Artificial intelligence is also a challenge. A paper exploring machine learning tools in the UK found they can support research on climate adaptation policy by quickly processing large volumes of policy text. But they only work with digitised data, “which in many parts of the world is a severe limitation”.
Programmes are attempting to build climate science capacity in the global south, including the UN World Meteorological Organization’s regional training centre in Nanjing and GCRF African Swift’s work funded by UK Research and Innovation, which aims to improve forecasting in Africa.

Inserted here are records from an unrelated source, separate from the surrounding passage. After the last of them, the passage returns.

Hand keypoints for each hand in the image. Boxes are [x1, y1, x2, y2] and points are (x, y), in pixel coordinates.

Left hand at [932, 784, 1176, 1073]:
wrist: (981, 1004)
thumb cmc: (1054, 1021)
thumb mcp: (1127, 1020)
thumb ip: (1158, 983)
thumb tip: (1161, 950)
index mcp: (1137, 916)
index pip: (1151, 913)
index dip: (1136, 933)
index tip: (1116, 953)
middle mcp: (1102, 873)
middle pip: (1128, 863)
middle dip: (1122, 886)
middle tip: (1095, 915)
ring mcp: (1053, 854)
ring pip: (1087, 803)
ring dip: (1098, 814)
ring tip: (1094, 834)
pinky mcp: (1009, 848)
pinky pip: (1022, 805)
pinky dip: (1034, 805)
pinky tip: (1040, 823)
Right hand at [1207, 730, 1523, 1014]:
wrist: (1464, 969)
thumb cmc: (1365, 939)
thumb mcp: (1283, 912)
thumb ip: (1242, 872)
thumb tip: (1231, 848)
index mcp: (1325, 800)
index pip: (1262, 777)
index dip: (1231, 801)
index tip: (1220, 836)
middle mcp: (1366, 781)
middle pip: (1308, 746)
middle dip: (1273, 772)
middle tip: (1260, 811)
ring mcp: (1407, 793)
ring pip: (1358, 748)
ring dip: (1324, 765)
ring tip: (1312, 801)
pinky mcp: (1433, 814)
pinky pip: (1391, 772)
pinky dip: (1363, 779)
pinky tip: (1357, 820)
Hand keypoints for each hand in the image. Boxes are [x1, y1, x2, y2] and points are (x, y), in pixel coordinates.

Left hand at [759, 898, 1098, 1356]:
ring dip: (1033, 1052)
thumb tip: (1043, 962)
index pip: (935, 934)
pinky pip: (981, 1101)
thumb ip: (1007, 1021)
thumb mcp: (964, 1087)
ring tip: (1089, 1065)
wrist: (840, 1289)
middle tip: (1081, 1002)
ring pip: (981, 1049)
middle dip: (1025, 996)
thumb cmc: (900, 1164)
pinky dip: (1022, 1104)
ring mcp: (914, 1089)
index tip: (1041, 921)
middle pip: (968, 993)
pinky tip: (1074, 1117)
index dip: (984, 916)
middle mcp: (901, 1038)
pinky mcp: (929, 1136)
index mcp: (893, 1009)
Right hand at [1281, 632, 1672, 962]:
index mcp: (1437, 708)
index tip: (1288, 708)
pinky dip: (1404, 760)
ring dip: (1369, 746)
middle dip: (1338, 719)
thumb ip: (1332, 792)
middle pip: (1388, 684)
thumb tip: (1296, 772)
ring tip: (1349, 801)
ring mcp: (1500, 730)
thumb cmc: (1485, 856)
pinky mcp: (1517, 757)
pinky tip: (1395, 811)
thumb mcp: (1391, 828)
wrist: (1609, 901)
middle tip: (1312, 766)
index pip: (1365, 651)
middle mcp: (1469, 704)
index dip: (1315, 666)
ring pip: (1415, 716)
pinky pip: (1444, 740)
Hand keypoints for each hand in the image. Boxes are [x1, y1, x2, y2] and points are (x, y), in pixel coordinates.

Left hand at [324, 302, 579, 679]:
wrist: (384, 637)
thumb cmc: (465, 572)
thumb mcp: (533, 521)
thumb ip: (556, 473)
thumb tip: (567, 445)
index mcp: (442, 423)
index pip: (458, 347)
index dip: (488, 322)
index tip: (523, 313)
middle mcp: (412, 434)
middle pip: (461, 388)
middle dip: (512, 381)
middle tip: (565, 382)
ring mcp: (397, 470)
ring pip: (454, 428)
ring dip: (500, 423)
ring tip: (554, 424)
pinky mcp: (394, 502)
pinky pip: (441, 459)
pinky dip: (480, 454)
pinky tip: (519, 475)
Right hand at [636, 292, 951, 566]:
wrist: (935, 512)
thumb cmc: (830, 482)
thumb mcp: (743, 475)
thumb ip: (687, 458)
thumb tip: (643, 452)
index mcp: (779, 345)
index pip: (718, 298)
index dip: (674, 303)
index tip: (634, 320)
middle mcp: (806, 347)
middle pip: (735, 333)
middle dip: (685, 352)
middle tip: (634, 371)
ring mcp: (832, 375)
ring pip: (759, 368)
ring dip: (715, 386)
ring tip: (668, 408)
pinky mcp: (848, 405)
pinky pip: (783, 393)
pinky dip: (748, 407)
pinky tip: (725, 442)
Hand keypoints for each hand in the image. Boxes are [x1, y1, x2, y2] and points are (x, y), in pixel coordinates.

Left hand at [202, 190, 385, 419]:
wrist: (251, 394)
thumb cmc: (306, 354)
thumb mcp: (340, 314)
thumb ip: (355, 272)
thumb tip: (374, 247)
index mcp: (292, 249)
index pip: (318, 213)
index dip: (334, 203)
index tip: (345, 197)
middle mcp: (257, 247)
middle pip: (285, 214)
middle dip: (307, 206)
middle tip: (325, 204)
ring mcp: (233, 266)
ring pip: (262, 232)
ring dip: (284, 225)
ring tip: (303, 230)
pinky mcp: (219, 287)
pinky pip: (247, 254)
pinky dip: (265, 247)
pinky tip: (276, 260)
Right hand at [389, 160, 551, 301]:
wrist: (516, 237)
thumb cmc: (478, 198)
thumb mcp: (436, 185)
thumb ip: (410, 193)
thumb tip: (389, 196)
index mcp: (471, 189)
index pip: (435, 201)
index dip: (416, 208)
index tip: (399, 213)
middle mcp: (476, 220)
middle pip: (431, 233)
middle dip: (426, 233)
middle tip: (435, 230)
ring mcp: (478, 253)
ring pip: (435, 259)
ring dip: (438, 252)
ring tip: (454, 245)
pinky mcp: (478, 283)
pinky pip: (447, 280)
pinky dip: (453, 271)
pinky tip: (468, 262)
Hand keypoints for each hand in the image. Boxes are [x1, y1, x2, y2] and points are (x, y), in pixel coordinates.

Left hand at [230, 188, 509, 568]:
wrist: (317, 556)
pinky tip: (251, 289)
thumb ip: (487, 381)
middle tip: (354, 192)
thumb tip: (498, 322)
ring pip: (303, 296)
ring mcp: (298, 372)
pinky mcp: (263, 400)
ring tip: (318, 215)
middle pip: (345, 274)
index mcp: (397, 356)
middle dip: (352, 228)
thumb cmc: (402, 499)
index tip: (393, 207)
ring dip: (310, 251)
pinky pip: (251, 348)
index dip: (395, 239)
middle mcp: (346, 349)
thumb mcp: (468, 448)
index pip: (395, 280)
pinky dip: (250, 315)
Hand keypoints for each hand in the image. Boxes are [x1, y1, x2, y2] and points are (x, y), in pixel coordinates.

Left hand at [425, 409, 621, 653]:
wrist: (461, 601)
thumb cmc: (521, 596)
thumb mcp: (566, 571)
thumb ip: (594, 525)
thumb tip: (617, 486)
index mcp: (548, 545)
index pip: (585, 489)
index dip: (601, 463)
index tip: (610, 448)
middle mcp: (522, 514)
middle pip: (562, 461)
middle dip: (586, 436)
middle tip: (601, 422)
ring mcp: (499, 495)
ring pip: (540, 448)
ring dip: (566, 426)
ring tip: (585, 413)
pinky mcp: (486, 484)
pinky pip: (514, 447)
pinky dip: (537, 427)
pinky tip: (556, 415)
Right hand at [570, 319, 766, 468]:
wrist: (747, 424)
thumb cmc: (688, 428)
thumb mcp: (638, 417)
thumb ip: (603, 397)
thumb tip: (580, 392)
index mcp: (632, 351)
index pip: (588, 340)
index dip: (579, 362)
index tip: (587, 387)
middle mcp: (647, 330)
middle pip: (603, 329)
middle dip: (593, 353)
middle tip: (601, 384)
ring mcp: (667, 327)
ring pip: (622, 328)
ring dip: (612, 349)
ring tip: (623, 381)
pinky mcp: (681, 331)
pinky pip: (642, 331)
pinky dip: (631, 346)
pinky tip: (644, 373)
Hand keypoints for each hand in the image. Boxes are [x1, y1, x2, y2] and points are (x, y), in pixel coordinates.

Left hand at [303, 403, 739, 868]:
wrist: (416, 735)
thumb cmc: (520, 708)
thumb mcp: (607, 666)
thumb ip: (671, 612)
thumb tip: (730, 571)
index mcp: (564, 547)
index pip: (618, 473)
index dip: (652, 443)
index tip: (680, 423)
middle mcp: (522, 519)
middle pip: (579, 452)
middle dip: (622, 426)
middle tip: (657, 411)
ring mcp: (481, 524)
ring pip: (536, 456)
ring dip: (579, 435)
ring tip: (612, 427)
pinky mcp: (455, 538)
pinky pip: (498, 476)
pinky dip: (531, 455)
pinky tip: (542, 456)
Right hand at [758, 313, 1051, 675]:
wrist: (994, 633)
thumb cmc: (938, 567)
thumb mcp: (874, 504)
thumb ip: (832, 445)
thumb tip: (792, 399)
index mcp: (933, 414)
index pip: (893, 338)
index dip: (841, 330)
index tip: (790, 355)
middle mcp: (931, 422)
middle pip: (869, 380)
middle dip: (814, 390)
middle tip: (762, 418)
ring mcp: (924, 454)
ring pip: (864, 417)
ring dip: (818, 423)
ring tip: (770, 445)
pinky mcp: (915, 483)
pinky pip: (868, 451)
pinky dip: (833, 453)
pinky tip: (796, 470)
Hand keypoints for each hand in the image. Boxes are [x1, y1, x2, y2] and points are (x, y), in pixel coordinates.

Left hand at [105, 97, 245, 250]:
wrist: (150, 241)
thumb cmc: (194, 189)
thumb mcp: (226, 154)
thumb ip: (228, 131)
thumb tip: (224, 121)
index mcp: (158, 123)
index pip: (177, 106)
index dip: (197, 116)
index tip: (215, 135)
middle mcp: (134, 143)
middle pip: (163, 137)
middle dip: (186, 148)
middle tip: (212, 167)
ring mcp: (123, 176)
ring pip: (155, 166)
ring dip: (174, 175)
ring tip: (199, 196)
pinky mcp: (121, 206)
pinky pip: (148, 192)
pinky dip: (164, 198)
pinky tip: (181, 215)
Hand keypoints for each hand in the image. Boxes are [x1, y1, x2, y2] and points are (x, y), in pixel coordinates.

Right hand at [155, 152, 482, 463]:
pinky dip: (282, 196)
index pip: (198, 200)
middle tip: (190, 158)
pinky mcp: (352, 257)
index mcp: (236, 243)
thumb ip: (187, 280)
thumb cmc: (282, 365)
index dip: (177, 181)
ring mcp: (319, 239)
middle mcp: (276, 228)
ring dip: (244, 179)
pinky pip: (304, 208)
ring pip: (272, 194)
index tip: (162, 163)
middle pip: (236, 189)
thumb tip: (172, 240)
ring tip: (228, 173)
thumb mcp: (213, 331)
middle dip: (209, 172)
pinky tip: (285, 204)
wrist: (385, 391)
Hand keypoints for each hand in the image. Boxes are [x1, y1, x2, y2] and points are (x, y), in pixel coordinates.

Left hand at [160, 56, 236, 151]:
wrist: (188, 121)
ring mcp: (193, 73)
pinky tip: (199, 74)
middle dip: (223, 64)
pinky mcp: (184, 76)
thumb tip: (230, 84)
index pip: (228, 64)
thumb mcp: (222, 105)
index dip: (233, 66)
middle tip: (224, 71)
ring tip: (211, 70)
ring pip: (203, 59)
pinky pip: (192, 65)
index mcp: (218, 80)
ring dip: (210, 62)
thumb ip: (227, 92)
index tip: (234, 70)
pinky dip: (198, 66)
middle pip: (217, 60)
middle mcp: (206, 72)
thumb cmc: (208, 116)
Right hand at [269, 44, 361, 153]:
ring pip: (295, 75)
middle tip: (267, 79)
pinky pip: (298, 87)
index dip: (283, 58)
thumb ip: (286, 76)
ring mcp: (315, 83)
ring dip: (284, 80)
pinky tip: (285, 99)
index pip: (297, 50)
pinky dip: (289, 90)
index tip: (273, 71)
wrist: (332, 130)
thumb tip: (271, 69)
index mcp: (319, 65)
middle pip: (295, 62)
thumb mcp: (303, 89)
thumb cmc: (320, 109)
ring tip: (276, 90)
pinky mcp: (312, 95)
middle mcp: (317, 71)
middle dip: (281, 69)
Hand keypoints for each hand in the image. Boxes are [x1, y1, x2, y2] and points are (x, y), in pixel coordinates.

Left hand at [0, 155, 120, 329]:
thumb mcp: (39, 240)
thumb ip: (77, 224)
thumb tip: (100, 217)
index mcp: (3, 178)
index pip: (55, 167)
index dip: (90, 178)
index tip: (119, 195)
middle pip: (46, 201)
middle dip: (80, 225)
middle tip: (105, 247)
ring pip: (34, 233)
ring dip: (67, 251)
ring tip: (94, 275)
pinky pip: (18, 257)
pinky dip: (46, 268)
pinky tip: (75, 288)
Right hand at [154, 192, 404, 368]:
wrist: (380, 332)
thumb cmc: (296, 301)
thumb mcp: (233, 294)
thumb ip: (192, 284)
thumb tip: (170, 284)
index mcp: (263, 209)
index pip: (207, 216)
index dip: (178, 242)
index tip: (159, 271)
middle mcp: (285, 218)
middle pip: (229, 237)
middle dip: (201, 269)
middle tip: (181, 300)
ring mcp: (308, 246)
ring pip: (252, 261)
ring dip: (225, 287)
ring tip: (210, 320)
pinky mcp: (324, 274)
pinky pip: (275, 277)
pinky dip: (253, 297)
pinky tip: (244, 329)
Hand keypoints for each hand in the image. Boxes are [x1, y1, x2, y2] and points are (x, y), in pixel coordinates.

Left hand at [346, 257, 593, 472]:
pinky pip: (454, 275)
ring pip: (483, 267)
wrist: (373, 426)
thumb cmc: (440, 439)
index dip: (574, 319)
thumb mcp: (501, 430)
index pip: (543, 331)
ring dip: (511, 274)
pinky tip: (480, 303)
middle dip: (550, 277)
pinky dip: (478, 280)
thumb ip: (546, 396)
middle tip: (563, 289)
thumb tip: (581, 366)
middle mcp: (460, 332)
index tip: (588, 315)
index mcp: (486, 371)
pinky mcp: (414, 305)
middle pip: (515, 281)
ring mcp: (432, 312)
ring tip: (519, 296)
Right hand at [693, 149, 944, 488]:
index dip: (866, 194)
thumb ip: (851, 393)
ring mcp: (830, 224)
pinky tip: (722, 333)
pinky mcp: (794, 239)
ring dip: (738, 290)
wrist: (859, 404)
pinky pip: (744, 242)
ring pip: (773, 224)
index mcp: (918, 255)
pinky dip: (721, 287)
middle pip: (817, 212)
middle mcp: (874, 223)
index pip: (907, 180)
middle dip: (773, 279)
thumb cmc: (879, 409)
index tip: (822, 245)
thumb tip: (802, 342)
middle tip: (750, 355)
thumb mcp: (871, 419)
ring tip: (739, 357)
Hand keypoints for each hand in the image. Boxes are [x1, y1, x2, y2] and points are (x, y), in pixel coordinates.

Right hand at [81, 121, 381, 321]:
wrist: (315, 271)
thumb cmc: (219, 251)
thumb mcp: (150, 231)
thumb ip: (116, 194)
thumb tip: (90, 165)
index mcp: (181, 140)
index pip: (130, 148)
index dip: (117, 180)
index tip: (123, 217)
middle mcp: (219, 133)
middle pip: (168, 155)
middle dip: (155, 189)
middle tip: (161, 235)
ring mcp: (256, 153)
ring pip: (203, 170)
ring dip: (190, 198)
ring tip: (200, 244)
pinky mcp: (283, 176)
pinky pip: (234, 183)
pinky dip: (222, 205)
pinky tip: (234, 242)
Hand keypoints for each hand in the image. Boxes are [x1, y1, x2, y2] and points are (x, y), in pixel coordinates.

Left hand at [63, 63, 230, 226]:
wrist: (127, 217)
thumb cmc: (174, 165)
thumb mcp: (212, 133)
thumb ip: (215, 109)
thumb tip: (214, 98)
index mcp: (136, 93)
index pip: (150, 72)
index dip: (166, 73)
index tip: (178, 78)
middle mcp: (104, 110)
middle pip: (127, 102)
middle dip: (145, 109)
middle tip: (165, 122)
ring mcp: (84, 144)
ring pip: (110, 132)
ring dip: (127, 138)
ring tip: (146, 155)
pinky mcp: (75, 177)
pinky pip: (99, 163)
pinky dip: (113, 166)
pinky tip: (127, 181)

But there is still much work to be done.
Dike recently received a grant from the Chinese government to work in West Africa. He said such funding is necessary and welcome but also rare. He adds that funding bodies – government or companies – have their own strategic or commercial interests that do not necessarily align with research gaps or the needs of local communities. “They want to solve their own problems.”
He would like a general improvement in the quality of research in Africa and sees mentorship and training as a means to address this. Collaboration is also critical, he said, to assist researchers in reading papers and working with datasets they might not otherwise have access to.
Dike talks wistfully of returning to work in Nigeria. “When I was doing my PhD, I had this burning zeal to go back to Africa to contribute to science. But when you get there, you may not be able to publish your good manuscript. There are a lot of problems facing scientists in Africa.”